MATERIAL FOR THIS TASK
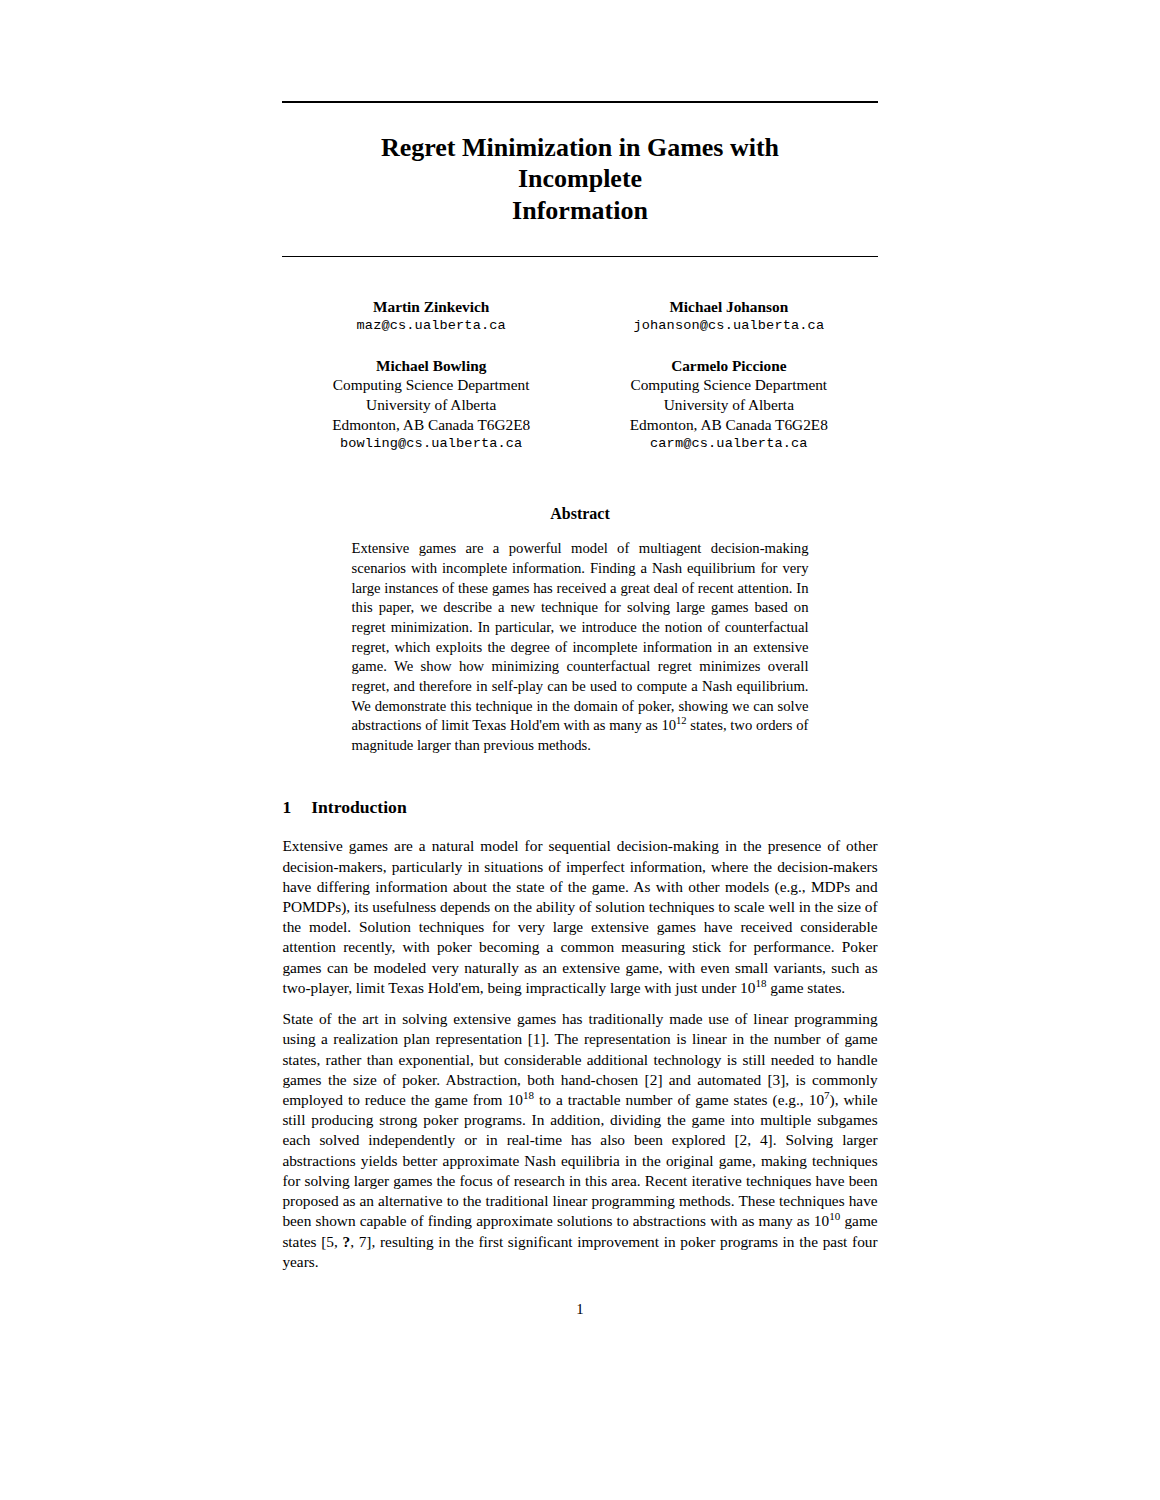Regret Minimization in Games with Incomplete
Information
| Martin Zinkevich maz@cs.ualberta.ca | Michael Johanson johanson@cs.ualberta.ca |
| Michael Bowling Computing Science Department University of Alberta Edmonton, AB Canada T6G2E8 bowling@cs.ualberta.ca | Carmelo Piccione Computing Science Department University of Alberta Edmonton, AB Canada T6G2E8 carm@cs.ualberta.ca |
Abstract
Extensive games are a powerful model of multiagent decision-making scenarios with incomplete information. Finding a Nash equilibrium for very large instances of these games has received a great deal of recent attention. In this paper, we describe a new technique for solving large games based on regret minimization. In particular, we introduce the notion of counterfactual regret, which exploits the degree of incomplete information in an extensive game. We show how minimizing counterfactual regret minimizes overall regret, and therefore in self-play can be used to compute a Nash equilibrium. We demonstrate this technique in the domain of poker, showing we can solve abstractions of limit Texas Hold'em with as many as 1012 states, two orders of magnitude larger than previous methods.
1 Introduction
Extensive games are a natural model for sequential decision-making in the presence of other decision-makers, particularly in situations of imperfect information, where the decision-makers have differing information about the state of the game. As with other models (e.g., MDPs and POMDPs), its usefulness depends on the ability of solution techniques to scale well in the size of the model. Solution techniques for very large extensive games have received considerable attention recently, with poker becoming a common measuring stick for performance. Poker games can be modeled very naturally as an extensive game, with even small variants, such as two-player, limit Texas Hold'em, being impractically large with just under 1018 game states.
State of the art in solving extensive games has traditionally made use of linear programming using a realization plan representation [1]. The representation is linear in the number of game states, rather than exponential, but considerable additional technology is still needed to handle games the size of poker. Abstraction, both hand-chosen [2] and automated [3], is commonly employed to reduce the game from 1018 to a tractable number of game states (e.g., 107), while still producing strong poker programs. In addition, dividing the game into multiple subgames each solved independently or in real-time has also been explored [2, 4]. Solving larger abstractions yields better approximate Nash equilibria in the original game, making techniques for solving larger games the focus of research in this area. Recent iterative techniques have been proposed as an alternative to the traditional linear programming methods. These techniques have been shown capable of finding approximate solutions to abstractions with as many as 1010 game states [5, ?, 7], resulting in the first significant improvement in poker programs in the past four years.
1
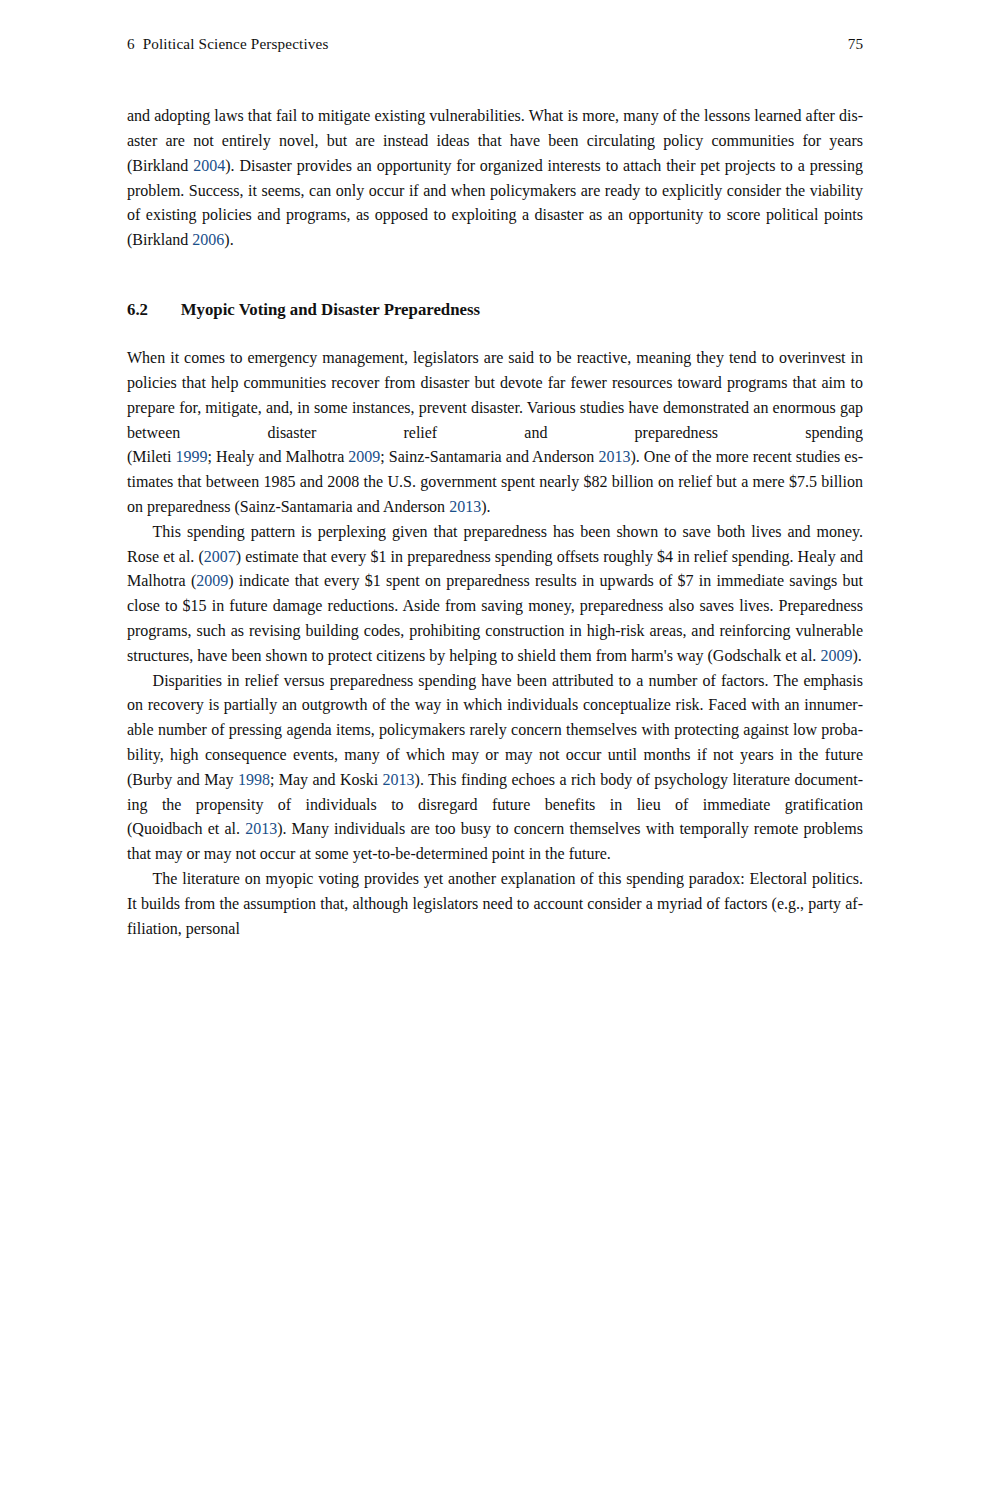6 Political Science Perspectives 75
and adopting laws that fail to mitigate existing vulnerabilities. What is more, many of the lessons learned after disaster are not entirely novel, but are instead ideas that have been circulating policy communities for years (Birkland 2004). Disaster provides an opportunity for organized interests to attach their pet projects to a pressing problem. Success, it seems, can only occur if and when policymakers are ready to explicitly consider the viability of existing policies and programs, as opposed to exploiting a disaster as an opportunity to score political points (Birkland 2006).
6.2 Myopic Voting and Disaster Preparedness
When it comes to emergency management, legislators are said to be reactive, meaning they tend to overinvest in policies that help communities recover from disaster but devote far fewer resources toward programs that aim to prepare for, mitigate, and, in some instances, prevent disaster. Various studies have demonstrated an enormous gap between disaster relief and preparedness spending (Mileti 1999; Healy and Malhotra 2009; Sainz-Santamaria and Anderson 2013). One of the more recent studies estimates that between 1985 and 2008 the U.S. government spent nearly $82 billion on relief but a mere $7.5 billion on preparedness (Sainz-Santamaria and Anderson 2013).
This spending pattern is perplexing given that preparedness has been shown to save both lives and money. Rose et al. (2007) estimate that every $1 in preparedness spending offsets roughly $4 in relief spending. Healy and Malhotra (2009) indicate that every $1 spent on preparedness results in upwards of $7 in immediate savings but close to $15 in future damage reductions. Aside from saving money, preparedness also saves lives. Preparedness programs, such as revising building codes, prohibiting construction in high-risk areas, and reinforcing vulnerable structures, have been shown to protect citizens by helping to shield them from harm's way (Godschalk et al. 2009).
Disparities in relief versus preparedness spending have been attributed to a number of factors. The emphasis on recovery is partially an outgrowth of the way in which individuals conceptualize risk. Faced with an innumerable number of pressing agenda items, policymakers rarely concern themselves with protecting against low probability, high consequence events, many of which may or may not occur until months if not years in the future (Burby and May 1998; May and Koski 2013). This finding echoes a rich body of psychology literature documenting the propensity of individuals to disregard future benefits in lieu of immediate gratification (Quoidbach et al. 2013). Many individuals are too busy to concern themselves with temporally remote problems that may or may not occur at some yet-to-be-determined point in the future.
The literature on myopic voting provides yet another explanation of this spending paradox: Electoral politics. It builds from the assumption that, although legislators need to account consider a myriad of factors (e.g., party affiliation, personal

ACTIVITY
Give the entries above again word for word, without the pictures.

WRITTEN SOLUTION
Regret Minimization in Games with Incomplete
Information
| Martin Zinkevich maz@cs.ualberta.ca | Michael Johanson johanson@cs.ualberta.ca |
| Michael Bowling Computing Science Department University of Alberta Edmonton, AB Canada T6G2E8 bowling@cs.ualberta.ca | Carmelo Piccione Computing Science Department University of Alberta Edmonton, AB Canada T6G2E8 carm@cs.ualberta.ca |
Abstract
Extensive games are a powerful model of multiagent decision-making scenarios with incomplete information. Finding a Nash equilibrium for very large instances of these games has received a great deal of recent attention. In this paper, we describe a new technique for solving large games based on regret minimization. In particular, we introduce the notion of counterfactual regret, which exploits the degree of incomplete information in an extensive game. We show how minimizing counterfactual regret minimizes overall regret, and therefore in self-play can be used to compute a Nash equilibrium. We demonstrate this technique in the domain of poker, showing we can solve abstractions of limit Texas Hold'em with as many as 1012 states, two orders of magnitude larger than previous methods.
1 Introduction
Extensive games are a natural model for sequential decision-making in the presence of other decision-makers, particularly in situations of imperfect information, where the decision-makers have differing information about the state of the game. As with other models (e.g., MDPs and POMDPs), its usefulness depends on the ability of solution techniques to scale well in the size of the model. Solution techniques for very large extensive games have received considerable attention recently, with poker becoming a common measuring stick for performance. Poker games can be modeled very naturally as an extensive game, with even small variants, such as two-player, limit Texas Hold'em, being impractically large with just under 1018 game states.
State of the art in solving extensive games has traditionally made use of linear programming using a realization plan representation [1]. The representation is linear in the number of game states, rather than exponential, but considerable additional technology is still needed to handle games the size of poker. Abstraction, both hand-chosen [2] and automated [3], is commonly employed to reduce the game from 1018 to a tractable number of game states (e.g., 107), while still producing strong poker programs. In addition, dividing the game into multiple subgames each solved independently or in real-time has also been explored [2, 4]. Solving larger abstractions yields better approximate Nash equilibria in the original game, making techniques for solving larger games the focus of research in this area. Recent iterative techniques have been proposed as an alternative to the traditional linear programming methods. These techniques have been shown capable of finding approximate solutions to abstractions with as many as 1010 game states [5, ?, 7], resulting in the first significant improvement in poker programs in the past four years.
1
6 Political Science Perspectives 75
and adopting laws that fail to mitigate existing vulnerabilities. What is more, many of the lessons learned after disaster are not entirely novel, but are instead ideas that have been circulating policy communities for years (Birkland 2004). Disaster provides an opportunity for organized interests to attach their pet projects to a pressing problem. Success, it seems, can only occur if and when policymakers are ready to explicitly consider the viability of existing policies and programs, as opposed to exploiting a disaster as an opportunity to score political points (Birkland 2006).
6.2 Myopic Voting and Disaster Preparedness
When it comes to emergency management, legislators are said to be reactive, meaning they tend to overinvest in policies that help communities recover from disaster but devote far fewer resources toward programs that aim to prepare for, mitigate, and, in some instances, prevent disaster. Various studies have demonstrated an enormous gap between disaster relief and preparedness spending (Mileti 1999; Healy and Malhotra 2009; Sainz-Santamaria and Anderson 2013). One of the more recent studies estimates that between 1985 and 2008 the U.S. government spent nearly $82 billion on relief but a mere $7.5 billion on preparedness (Sainz-Santamaria and Anderson 2013).
This spending pattern is perplexing given that preparedness has been shown to save both lives and money. Rose et al. (2007) estimate that every $1 in preparedness spending offsets roughly $4 in relief spending. Healy and Malhotra (2009) indicate that every $1 spent on preparedness results in upwards of $7 in immediate savings but close to $15 in future damage reductions. Aside from saving money, preparedness also saves lives. Preparedness programs, such as revising building codes, prohibiting construction in high-risk areas, and reinforcing vulnerable structures, have been shown to protect citizens by helping to shield them from harm's way (Godschalk et al. 2009).
Disparities in relief versus preparedness spending have been attributed to a number of factors. The emphasis on recovery is partially an outgrowth of the way in which individuals conceptualize risk. Faced with an innumerable number of pressing agenda items, policymakers rarely concern themselves with protecting against low probability, high consequence events, many of which may or may not occur until months if not years in the future (Burby and May 1998; May and Koski 2013). This finding echoes a rich body of psychology literature documenting the propensity of individuals to disregard future benefits in lieu of immediate gratification (Quoidbach et al. 2013). Many individuals are too busy to concern themselves with temporally remote problems that may or may not occur at some yet-to-be-determined point in the future.
The literature on myopic voting provides yet another explanation of this spending paradox: Electoral politics. It builds from the assumption that, although legislators need to account consider a myriad of factors (e.g., party affiliation, personal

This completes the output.